A decisão do tribunal reafirma um decreto do governo de Agosto último que determinava a transferência para o governo nigeriano de cerca de 458 milhões de dólares, congelados em contas de Abacha na Suíça.
à semelhança do argumento do governo suíço, o tribunal reafirmou que os fundos tinham origem criminosa e, como tal, não poderão ser entregues à família que em Agosto tinha recorrido da decisão governamental.
Do total de fundos congelados, cerca de 27 milhões de dólares deverão, para já, permanecer na Suíça até que a sua origem seja totalmente esclarecida, segundo o parecer dado hoje pelo tribunal.
O tribunal deu aos familiares de Abacha uma nova oportunidade para apresentarem provas de que esse montante não tem origem criminosa. Se não o fizerem, os fundos serão também transferidos para a Nigéria.
Advogados do governo nigeriano que acompanharam o caso saudaram a decisão de hoje que consideram abrir precedentes para a devolução de outros dinheiros de Abacha depositados em instituições bancárias de outros países.

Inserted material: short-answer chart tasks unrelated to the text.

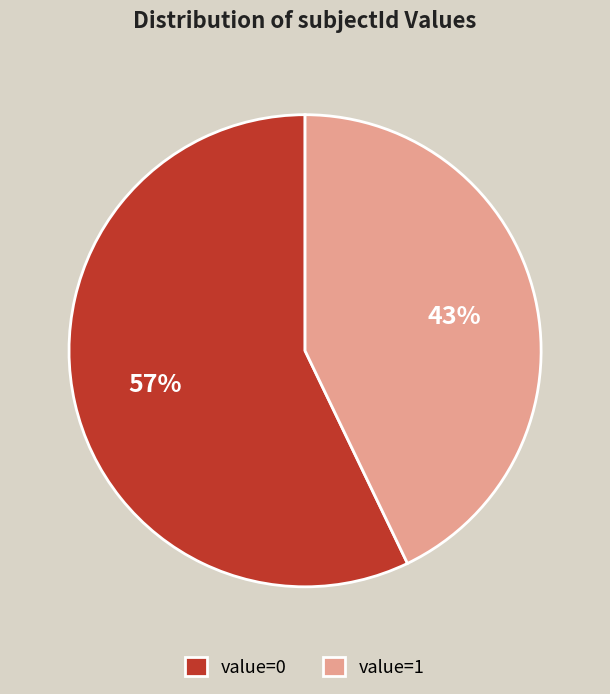

Which category has the biggest portion of the pie?

value=0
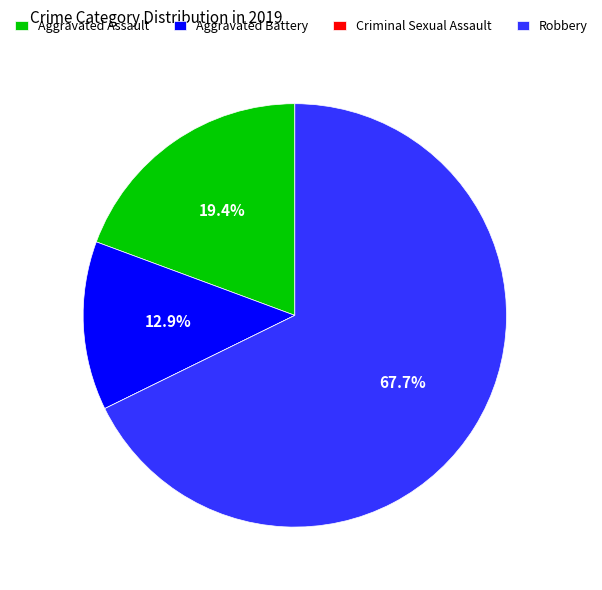

Which slice is the largest?

Robbery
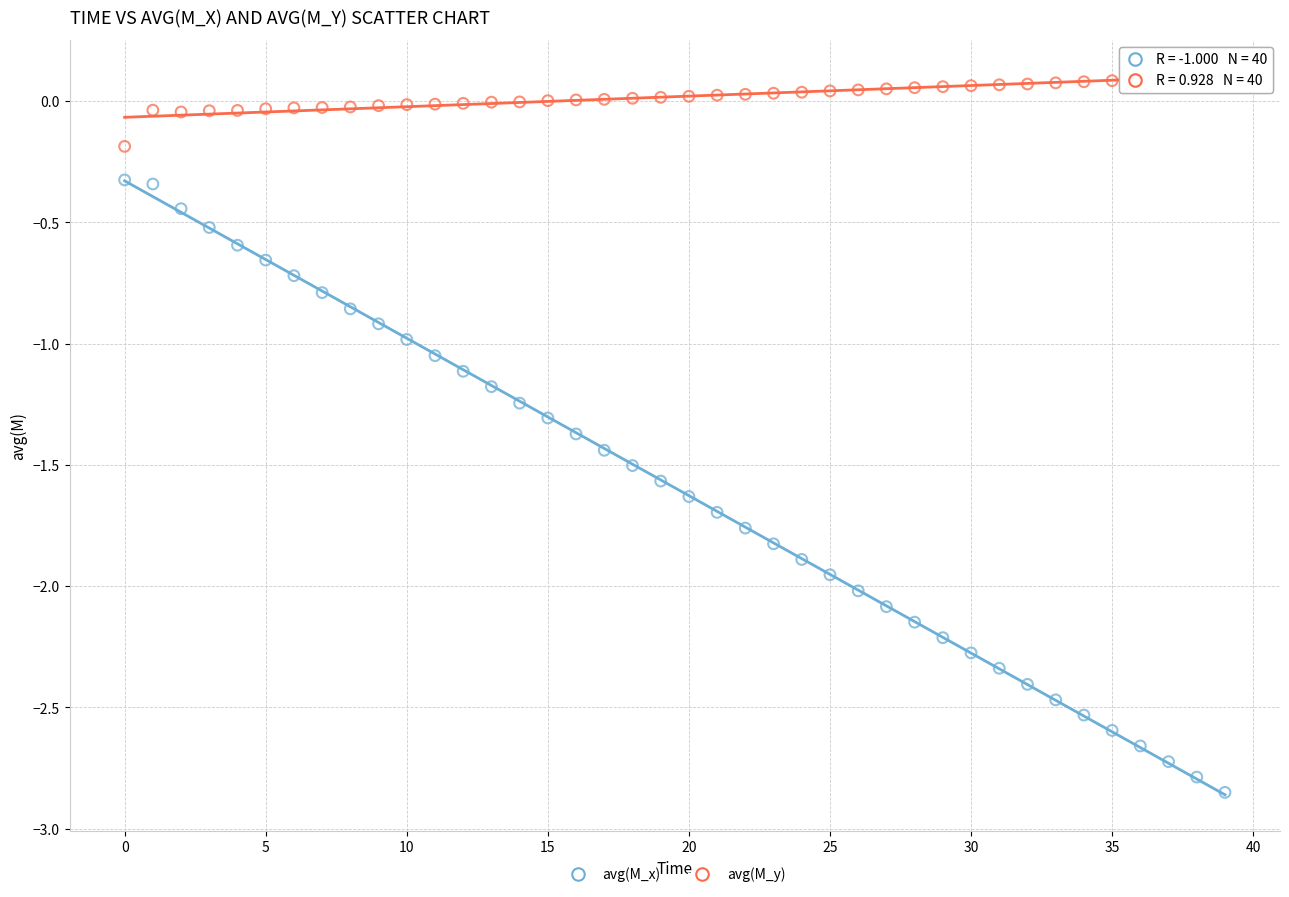

Across all data points, what is the range of Y values (max minus min)?

3.0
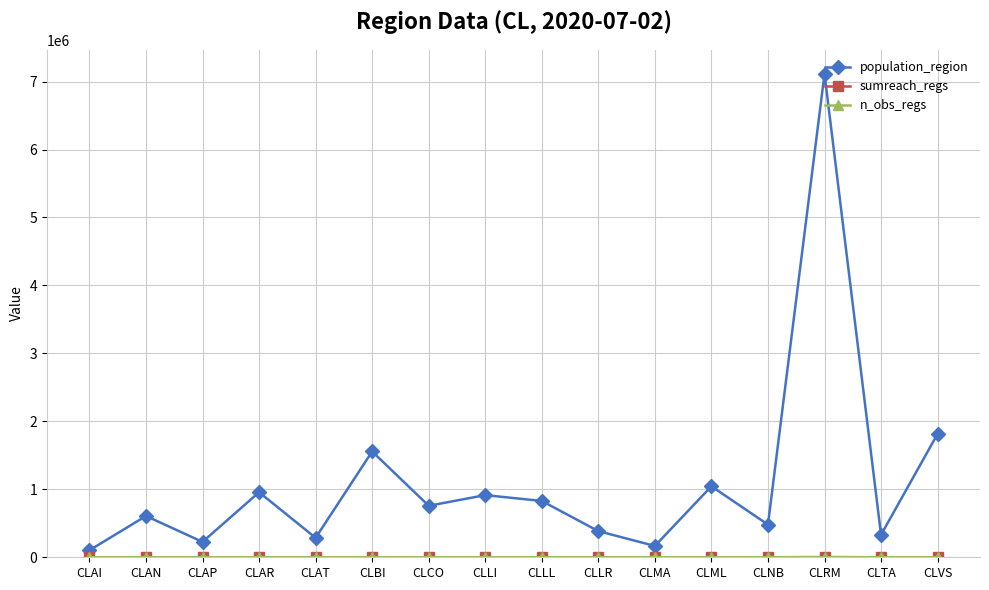

Count the number of data series in this chart.

3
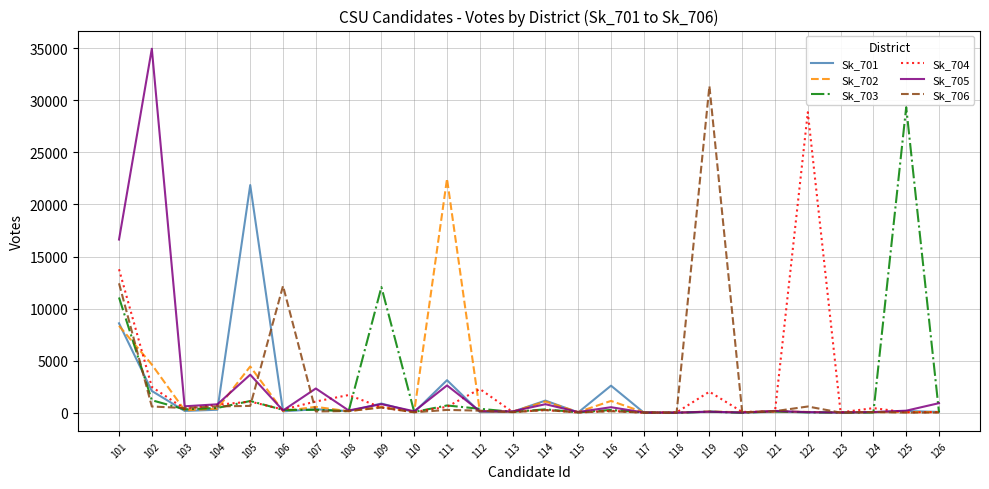

What is the difference between the highest and lowest values at 102?

34308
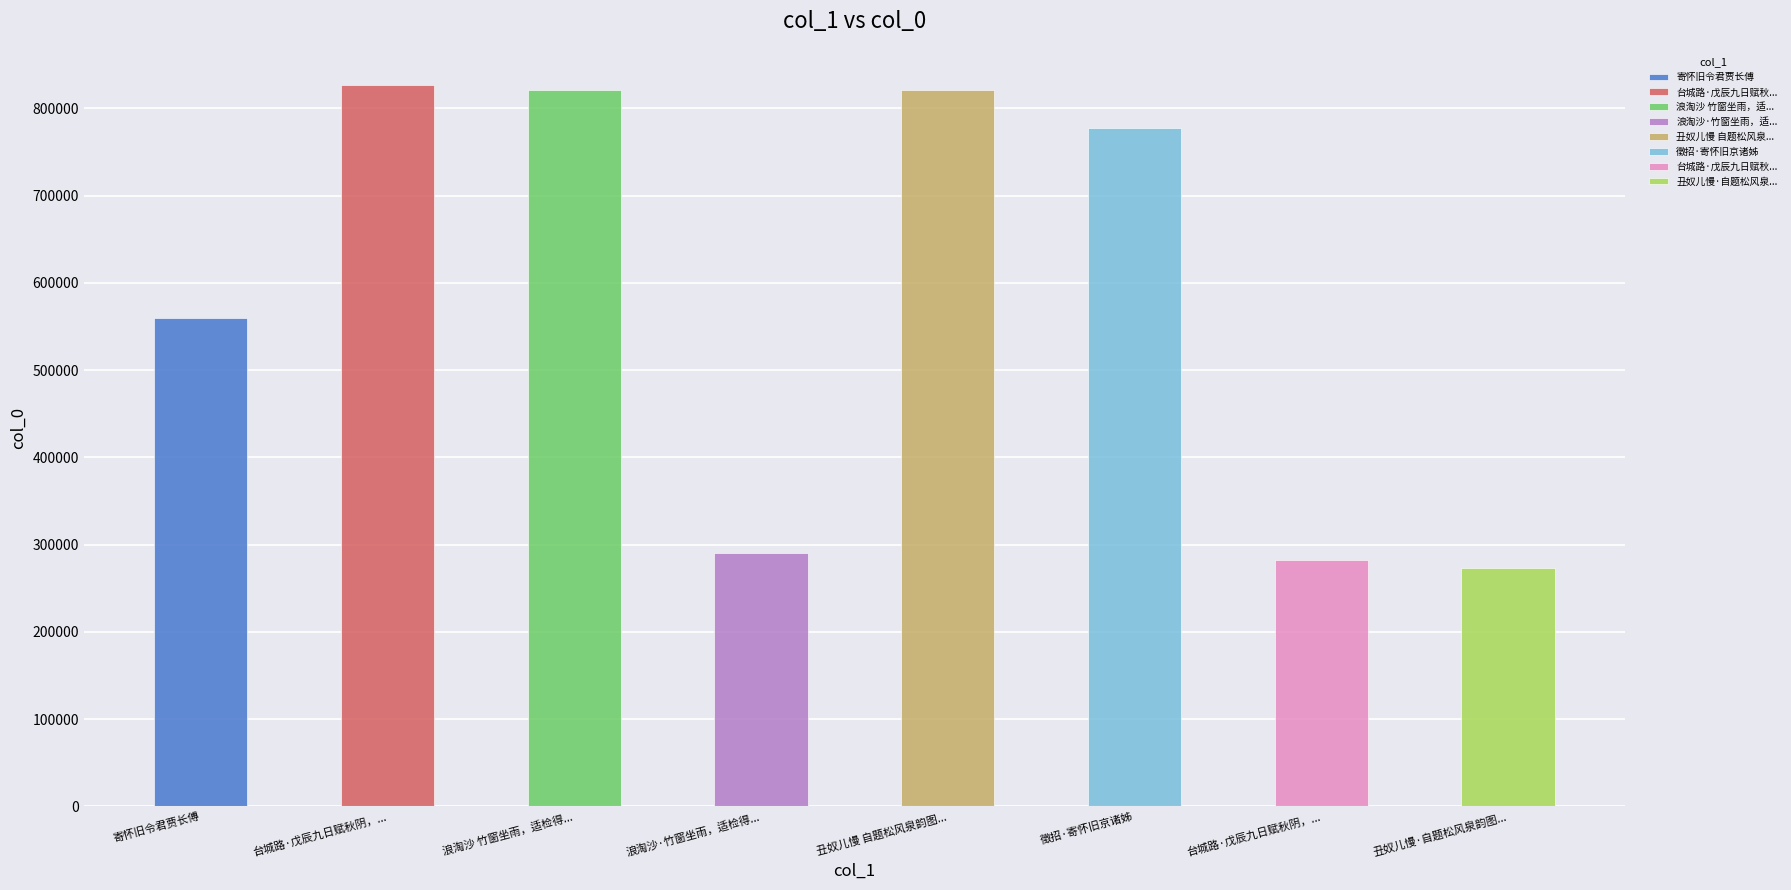

The chart shows a value of 173659 at 浪淘沙·竹窗坐雨，适检得内子雨中寄怀旧作，因填是解示之. True or false?

False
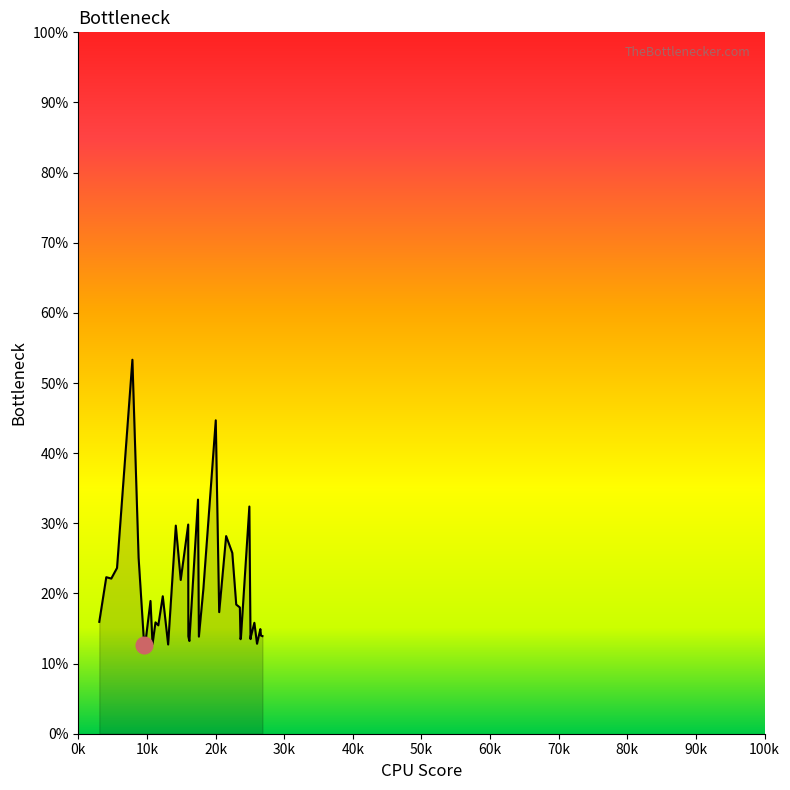

What is the maximum value shown in the chart?

53.3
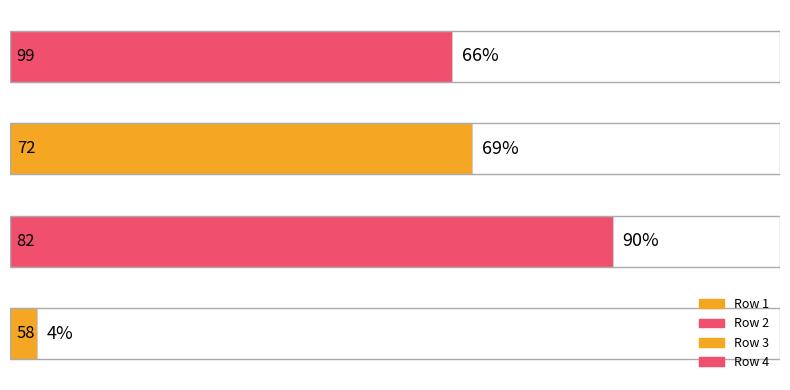

What is the difference between the second highest and minimum values?

65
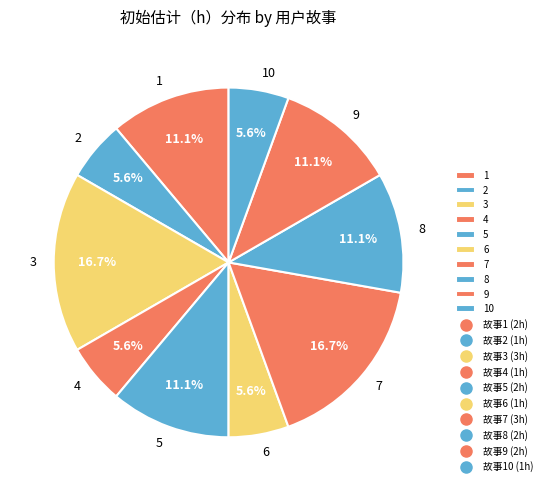

How much of the chart is everything except 1?

88.9%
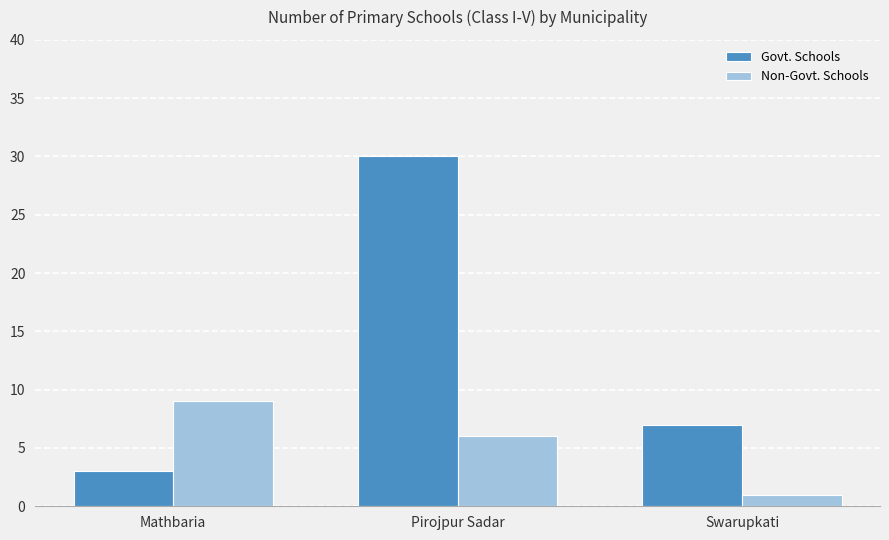

List the labels in order of Govt. Schools value, largest first.

Pirojpur Sadar, Swarupkati, Mathbaria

A família de Abacha que apresentou o recurso inclui Abba, filho do ex-ditador e que está actualmente detido na Alemanha, enquanto decorre um processo de pedido de extradição das autoridades suíças.
Sani Abacha é suspeito de ter desviado mais de 1,9 mil milhões de euros do seu país, entre 1993 e 1998, altura da sua morte, para vários paraísos fiscais.
Do total de cerca de 500 milhões de dólares retidos desde 1999 em contas suíças pertencentes a Abacha, Berna devolveu já à Nigéria cerca de 200 milhões.
A Suíça, que foi um dos principais locais utilizados para branqueamento de fundos do clã Abacha, também acolheu dinheiro de outros ditadores e chefes de Estado ou de governo como o zairense Mobutu Sese Seko, o filipino Ferdinando Marcos, a paquistanesa Benazir Bhutto e o sérvio Slobofan Milosevic.